# Selected extract
· · · · ·

Edit: Updated numbers with fix from @slaren. Now seeing similar results on an RTX A6000.

In terms of batch size focus, one use case for small batches is when you're trying to reduce response time for a single query to a vector db. Those will typically be small and single sequence. For batched small-ish chunks, I think you may as well keep batch sizes small to avoid quadratic attention costs. The newer long context stuff would be the concern.

  • master
model size params backend ngl n_batch test t/s
bert 33M F16 63.46 MiB 33.21 M CUDA 99 8192 pp 512 84162.93 ± 28049.11
bert 33M F16 63.46 MiB 33.21 M CUDA 99 8192 pp 1024 84590.53 ± 627.15
bert 33M F16 63.46 MiB 33.21 M CUDA 99 8192 pp 2048 65214.02 ± 917.15
bert 33M F16 63.46 MiB 33.21 M CUDA 99 8192 pp 4096 39788.44 ± 154.90
bert 33M F16 63.46 MiB 33.21 M CUDA 99 8192 pp 8192 21576.41 ± 18.43

build: e25fb4b (2354)

· · · · ·

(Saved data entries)

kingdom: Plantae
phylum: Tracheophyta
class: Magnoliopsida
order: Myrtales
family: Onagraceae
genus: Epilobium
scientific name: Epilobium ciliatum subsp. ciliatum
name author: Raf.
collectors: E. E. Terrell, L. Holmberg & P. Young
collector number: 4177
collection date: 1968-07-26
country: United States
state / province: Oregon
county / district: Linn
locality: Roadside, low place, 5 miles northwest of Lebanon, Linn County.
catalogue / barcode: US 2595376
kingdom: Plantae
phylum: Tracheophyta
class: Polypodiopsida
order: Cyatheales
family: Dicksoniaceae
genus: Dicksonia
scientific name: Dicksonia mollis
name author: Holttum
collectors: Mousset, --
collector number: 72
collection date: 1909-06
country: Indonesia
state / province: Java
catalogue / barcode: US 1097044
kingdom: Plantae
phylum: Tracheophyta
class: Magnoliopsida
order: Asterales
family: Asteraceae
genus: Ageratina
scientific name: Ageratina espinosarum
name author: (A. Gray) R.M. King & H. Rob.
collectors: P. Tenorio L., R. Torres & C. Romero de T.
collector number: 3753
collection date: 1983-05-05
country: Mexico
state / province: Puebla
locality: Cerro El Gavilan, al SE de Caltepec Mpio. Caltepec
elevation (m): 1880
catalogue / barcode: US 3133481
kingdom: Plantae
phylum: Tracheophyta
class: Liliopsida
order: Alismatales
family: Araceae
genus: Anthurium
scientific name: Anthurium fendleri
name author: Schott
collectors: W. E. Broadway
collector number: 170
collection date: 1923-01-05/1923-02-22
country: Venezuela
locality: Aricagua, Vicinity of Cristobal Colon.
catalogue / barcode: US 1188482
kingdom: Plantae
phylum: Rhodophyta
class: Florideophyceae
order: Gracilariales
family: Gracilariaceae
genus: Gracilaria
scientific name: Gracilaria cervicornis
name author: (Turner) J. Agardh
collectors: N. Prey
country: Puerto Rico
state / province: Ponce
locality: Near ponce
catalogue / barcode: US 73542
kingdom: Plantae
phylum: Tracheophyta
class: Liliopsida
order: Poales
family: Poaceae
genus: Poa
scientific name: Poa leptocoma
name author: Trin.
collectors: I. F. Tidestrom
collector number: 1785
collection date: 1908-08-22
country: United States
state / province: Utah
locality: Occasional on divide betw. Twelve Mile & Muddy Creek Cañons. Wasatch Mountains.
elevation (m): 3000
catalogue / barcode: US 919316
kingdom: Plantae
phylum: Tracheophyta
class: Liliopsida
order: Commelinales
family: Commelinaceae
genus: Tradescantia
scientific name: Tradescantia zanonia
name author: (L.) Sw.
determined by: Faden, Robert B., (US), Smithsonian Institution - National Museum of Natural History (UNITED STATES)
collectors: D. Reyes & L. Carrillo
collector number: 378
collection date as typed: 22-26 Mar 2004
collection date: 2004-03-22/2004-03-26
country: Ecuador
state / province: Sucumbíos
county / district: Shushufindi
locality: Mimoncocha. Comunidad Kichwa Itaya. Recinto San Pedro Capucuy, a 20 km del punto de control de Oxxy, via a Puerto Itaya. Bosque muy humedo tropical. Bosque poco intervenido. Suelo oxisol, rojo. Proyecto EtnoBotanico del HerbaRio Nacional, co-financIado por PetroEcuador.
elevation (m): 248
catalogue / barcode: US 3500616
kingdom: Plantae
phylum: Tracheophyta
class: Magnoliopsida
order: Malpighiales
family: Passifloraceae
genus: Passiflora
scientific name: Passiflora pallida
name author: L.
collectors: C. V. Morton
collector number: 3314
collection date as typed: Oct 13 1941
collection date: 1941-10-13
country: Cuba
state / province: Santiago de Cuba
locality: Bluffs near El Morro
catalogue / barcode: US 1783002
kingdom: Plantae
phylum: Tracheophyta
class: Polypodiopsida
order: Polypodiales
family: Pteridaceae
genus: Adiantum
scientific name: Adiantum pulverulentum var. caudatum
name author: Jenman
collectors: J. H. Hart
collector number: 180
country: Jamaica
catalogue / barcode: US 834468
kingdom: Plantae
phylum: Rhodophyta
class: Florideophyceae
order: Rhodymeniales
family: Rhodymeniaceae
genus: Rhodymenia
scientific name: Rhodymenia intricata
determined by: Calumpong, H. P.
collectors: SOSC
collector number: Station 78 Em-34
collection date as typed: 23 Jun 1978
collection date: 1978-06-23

· · · · ·

# Your tasks
**a)** Translate this sentence from the benchmark post into Spanish: "The newer long context stuff would be the concern."
**b)** Please output everything in the benchmark post from "Edit: Updated numbers" down to "build: e25fb4b (2354)".

# Task responses
**a)** Lo que preocuparía son las novedades de contexto largo.

**b)**
Edit: Updated numbers with fix from @slaren. Now seeing similar results on an RTX A6000.

In terms of batch size focus, one use case for small batches is when you're trying to reduce response time for a single query to a vector db. Those will typically be small and single sequence. For batched small-ish chunks, I think you may as well keep batch sizes small to avoid quadratic attention costs. The newer long context stuff would be the concern.

  • master
model size params backend ngl n_batch test t/s
bert 33M F16 63.46 MiB 33.21 M CUDA 99 8192 pp 512 84162.93 ± 28049.11
bert 33M F16 63.46 MiB 33.21 M CUDA 99 8192 pp 1024 84590.53 ± 627.15
bert 33M F16 63.46 MiB 33.21 M CUDA 99 8192 pp 2048 65214.02 ± 917.15
bert 33M F16 63.46 MiB 33.21 M CUDA 99 8192 pp 4096 39788.44 ± 154.90
bert 33M F16 63.46 MiB 33.21 M CUDA 99 8192 pp 8192 21576.41 ± 18.43

build: e25fb4b (2354)